Ngawur. Kami tak pernah bertransaksi atau bertemu dengan Setiawan Khoe di Medan. Semua pertemuan dilakukan di Tebo, Jambi, dan Jakarta,” katanya.

Menurut Sarip, salah besar jika dibilang izinnya tak ada. Menurutnya jual beli lahan hanya rekaan Sukandar dan timnya. “Lahan 300 hektar milik Agus itu di luar izin 3.000 hektar yang dimohon maupun diterbitkan bupati.”

Baik Agus Rubyanto maupun Triman tak kunjung berhasil dimintai konfirmasi oleh Mongabay Indonesia. Sementara orang kepercayaan Setiawan Khoe berkomentar, “Setahu saya masalah ini sudah clear, kalau beliau (Setiawan) tak ada sangkut paut sama sekali dengan masalah tersebut,” katanya melalui pesan pendek yang diterima Mongabay Indonesia.

Mencermati kasus ini, LSM Gerakan Keadilan Masyarakat Jambi pada 15 Juni lalu bersama 40 warga Desa Muara Sekalo melakukan demonstrasi di Kantor Kejagung di Jakarta.
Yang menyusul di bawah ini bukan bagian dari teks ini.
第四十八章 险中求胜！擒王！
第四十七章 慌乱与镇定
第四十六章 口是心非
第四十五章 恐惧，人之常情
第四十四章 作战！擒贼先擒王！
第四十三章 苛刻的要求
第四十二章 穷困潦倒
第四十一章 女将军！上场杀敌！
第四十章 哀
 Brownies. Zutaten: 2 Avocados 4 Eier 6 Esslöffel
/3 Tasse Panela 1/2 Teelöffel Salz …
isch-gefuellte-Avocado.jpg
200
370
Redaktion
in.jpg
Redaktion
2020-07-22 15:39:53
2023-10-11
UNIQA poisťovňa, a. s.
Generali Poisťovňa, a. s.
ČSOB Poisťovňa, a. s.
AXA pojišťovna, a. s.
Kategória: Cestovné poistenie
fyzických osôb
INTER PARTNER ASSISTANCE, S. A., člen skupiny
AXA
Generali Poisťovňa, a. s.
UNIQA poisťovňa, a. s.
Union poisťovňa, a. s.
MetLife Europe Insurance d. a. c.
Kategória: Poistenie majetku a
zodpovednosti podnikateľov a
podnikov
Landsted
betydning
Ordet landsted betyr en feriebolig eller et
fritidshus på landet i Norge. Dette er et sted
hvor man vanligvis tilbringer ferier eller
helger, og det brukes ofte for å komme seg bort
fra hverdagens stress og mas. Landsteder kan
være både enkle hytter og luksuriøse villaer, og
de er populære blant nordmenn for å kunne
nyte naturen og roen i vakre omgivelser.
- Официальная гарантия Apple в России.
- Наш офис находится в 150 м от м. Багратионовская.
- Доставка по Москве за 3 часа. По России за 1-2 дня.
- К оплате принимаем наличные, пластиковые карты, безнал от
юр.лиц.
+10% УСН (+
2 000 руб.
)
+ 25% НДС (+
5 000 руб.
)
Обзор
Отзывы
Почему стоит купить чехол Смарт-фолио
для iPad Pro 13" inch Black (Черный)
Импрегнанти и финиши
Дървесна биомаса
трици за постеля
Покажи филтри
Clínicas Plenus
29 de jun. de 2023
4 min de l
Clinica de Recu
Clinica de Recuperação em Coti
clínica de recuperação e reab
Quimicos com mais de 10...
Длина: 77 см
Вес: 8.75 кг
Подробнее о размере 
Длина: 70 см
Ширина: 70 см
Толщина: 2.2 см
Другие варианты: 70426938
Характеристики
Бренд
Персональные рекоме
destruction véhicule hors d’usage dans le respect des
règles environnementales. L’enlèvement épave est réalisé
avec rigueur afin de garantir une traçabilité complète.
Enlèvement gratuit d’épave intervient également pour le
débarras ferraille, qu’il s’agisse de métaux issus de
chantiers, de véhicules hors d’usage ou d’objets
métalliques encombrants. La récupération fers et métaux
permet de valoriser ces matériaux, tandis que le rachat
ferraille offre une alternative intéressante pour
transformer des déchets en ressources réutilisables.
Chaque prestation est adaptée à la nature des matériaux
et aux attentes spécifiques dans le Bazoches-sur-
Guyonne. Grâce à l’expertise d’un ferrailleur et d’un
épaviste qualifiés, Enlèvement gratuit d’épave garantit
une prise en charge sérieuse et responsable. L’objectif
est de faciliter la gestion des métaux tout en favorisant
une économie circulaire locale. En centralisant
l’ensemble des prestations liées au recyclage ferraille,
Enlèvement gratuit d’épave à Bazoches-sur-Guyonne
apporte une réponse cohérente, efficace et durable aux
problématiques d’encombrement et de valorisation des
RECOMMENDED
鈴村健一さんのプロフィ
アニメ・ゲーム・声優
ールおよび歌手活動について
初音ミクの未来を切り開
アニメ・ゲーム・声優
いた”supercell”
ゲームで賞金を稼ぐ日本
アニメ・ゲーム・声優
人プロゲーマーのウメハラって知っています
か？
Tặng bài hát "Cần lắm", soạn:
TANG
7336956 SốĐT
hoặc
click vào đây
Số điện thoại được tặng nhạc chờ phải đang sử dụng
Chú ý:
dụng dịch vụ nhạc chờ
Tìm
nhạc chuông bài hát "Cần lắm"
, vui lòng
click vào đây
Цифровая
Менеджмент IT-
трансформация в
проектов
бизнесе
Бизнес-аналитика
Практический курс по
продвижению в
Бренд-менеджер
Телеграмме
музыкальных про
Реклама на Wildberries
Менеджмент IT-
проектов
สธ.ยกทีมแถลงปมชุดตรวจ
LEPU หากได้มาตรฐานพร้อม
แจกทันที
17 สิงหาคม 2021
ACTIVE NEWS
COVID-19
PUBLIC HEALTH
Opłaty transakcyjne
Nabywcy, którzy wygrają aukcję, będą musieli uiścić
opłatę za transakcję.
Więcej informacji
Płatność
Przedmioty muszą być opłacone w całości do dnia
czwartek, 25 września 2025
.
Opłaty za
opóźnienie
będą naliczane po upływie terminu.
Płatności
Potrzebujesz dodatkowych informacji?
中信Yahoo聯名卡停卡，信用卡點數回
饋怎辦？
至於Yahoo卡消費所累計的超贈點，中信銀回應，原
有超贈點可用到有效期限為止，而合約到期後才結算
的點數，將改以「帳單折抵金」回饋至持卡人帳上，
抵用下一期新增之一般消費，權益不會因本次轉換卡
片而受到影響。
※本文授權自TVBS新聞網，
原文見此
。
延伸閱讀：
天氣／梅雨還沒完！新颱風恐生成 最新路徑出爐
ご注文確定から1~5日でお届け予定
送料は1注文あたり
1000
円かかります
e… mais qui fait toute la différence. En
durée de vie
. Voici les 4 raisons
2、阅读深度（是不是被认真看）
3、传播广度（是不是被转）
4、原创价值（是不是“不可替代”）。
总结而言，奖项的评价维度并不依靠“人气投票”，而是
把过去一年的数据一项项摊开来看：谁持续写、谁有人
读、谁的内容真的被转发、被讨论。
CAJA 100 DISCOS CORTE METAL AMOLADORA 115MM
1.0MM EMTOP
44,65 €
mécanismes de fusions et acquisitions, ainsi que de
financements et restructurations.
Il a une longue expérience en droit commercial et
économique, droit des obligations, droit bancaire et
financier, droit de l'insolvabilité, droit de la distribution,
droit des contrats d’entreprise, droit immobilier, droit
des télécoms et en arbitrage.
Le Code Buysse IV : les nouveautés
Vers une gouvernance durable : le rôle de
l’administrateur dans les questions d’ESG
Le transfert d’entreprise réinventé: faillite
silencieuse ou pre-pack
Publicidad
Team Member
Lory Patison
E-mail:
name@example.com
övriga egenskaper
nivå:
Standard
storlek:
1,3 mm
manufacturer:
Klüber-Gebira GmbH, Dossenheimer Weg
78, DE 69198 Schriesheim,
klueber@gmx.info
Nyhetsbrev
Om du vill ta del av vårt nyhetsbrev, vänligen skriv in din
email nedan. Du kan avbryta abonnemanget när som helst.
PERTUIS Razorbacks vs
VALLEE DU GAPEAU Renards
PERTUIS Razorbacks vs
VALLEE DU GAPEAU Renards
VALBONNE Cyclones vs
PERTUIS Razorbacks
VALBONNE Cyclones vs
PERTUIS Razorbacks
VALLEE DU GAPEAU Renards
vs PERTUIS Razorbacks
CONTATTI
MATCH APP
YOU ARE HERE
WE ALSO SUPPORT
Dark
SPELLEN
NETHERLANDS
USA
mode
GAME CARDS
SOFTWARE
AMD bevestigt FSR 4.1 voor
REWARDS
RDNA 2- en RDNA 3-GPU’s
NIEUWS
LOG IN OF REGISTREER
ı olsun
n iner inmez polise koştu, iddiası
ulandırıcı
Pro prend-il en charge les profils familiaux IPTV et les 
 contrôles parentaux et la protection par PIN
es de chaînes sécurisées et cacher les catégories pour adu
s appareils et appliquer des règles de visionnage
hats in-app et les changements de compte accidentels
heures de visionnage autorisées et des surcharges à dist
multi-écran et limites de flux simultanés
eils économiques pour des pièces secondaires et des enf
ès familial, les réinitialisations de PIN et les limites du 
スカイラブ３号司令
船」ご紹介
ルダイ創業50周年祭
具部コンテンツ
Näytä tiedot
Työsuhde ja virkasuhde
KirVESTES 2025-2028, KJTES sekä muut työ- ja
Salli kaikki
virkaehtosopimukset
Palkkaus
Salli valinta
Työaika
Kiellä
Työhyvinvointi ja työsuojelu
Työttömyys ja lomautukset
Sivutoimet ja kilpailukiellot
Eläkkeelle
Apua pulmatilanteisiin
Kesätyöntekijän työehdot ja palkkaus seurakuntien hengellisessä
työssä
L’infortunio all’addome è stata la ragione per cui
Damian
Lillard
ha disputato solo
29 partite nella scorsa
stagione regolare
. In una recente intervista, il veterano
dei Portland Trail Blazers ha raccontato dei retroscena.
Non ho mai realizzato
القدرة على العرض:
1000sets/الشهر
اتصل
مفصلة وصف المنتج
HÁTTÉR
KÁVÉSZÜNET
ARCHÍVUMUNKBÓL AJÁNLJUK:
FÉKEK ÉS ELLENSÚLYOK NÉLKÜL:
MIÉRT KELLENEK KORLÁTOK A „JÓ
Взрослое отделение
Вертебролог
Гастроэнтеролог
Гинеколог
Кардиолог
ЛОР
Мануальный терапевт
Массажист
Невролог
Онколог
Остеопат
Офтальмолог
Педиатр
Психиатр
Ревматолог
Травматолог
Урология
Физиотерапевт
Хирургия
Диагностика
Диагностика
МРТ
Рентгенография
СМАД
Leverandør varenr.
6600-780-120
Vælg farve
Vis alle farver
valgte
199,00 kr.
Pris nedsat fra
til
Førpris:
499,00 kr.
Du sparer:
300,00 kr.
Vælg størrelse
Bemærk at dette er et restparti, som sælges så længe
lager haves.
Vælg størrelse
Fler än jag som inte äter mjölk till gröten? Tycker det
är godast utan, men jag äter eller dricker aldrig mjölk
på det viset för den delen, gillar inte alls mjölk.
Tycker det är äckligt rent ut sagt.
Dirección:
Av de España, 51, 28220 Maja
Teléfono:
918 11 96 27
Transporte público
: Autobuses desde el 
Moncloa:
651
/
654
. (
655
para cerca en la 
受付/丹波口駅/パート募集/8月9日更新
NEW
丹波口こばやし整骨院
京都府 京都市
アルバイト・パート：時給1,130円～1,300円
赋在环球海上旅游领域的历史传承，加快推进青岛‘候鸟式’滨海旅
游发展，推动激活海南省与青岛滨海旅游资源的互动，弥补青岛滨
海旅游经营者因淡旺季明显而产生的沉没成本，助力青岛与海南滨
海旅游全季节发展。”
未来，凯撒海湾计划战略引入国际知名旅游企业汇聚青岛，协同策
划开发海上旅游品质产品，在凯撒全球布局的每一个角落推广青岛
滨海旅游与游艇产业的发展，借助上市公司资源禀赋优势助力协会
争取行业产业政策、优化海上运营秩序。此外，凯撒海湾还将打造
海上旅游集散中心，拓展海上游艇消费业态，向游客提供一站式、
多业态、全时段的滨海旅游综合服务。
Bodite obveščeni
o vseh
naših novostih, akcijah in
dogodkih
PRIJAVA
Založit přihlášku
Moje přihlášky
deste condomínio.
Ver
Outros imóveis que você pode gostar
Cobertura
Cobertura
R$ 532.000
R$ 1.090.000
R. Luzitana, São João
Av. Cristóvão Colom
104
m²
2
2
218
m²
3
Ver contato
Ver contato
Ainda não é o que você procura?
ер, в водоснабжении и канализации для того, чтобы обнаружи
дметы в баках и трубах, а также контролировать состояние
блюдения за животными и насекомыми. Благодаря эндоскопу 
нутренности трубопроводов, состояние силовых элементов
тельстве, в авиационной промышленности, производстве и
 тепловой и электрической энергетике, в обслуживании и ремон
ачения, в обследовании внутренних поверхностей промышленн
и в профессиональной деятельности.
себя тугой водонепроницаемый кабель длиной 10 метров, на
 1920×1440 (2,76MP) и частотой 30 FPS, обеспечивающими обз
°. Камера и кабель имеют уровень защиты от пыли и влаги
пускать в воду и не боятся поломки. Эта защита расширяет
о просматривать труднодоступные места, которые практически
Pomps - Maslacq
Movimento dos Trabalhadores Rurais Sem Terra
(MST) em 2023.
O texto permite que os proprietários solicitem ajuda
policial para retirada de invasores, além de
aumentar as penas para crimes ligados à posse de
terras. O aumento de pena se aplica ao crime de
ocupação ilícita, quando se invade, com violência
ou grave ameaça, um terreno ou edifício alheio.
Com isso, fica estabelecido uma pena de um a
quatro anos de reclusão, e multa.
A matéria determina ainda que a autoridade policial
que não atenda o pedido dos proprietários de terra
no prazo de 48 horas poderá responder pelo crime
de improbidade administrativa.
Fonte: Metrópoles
Mereka mendesak penyidik segera mengusut tuntas kasus tersebut.

“Semua saksi-saksi dalam kasus dugaan gratifikasi ini sudah diperiksa di Kejagung. Bahkan ada yang lebih dari satu kali memberi keterangan kepada penyidik. Bukti-bukti juga sudah lengkap. Saya kira tidak ada alasan lagi bagi Kejagung tidak menahan para pelaku gratifikasi.,” jelas Febry Timoer koordinator Gerak kepada Mongabay Indonesia.

Sejauh ini Kejaksaan Agung belum menetapkan tersangka karena belum adanya indikasi tindak pidana. Menurut Sarjono Turin, yang sebelumnya menjabat Kasubdit Penyidikan Tindak Pidana Khusus Kejaksaan Agung, pihaknya baru memperoleh pengakuan dari Setiawan, tentang dugaan pemalsuan tanda tangan Sukandar dalam surat perjanjian transaksi jual beli lahan.

“Namanya nama dia (Sukandar), tapi yang teken bukan dia,” kata Sarjono Turin menutup penjelasan. Sarjono Turin kini telah menjabat sebagai Kepala Kejaksaan Negeri Jakarta Selatan.